Grills and others also wondered how easy the instrument and its software will be to set up and run, what type of customer support will be available for hardware and software, and how many different applications the platform would support.
“That being said, we expect to need additional next-generation sequencing platforms at Cornell, and we would definitely consider buying such an instrument,” Grills said.
“We will trade a lot of convenience, i.e., ready-made kits, for lower cost,” said Bill Farmerie in an e-mail. He heads a core facility at the University of Florida, Gainesville, which owns a 454 sequencer.
Regarding the instrument price, he said that although it is a high upfront investment, “eventually, the cost of operation — labor, reagents, and supplies — dwarfs the initial cost.” Reagents contribute most to operational costs, and “perhaps an open platform not tied to a particular vendor chemistry creates healthy competition, drives down cost, and/or stimulates development,” he said.
Support for an open platform would depend on the community of users, “so success depends on sharing information and experience,” Farmerie cautioned, while noting that this model has worked well in the past.
A single vendor who also provides support for a system worldwide “may also identify problems more quickly than a highly decentralized instrument and supply chain,” he said.
“I would definitely consider acquiring this instrument — although I’d need to know more about it,” he said.
Several researchers who are interested in de novo sequencing as well as other applications said they do not like the short read length of the SBL chemistry.

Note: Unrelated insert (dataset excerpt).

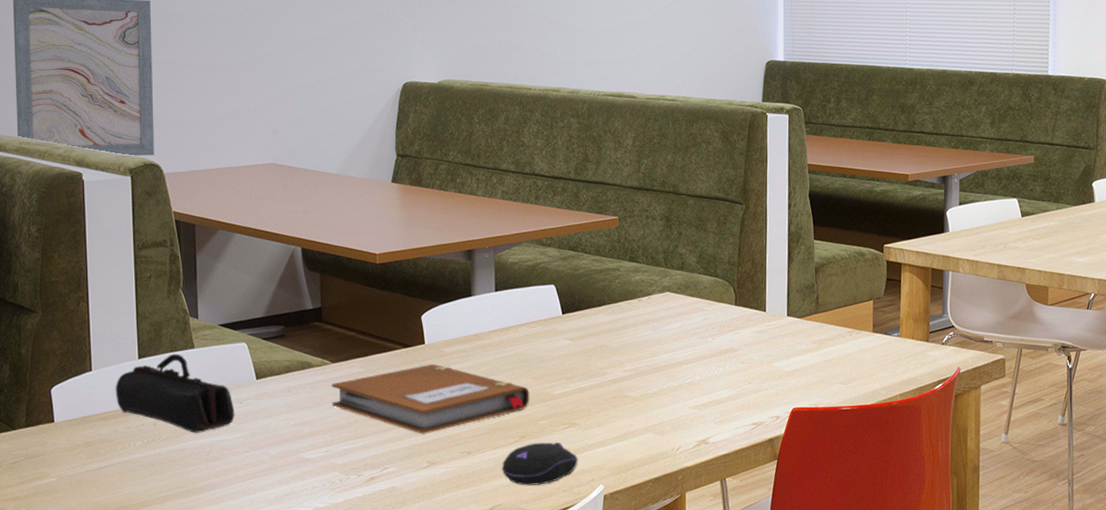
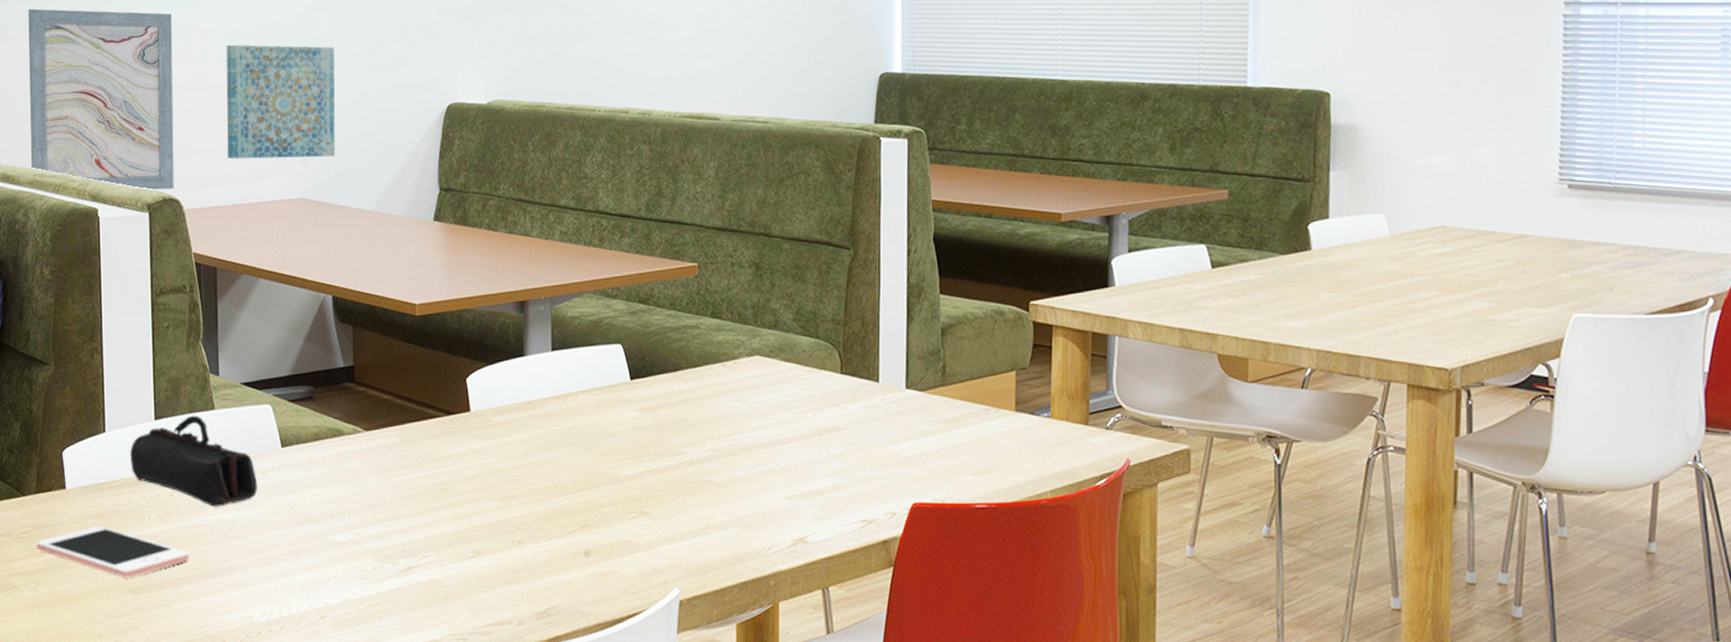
cell phone: none [27,454,172,499] -> present [37,526,189,578]
wall art: none [202,28,303,129] -> present [226,44,335,159]
notebook: present [332,363,530,434] -> none [365,435,592,518]
computer mouse: present [502,442,578,486] -> none [559,533,649,585]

“We could use the approach for resequencing and SNP analyses, but read length would be too short to contribute significantly toward de novo sequencing,” Loren Rieseberg, a researcher in the botany department of the University of British Columbia in Vancouver, wrote in an e-mail message. Rieseberg won 100 megabases worth of free sequencing from 454 earlier this year. Nevertheless, he said “I think we could find many uses for the instrument.”
“In a core setting, I’m interested in something that has versatility,” including the ability to be used for de novo sequencing, said Knudtson from the University of Iowa. He also wondered how much data storage equipment would add to the price tag.
According to Terry, data storage and analysis equipment could range from a couple of thousand dollars to hundreds of thousands, depending on how much data researchers want to store for how long and at what rate, and how much they want to process it.
“If it works, and the sequence length and quality is good, and the price of chemicals to run it is not too high, I would guess many labs or universities would be interested,” said Kris Lambert, an associate professor in the department of crop sciences at the University of Illinois at Urbana-Champaign, who attended a company presentation on ABI’s SOLiD sequencer earlier this year.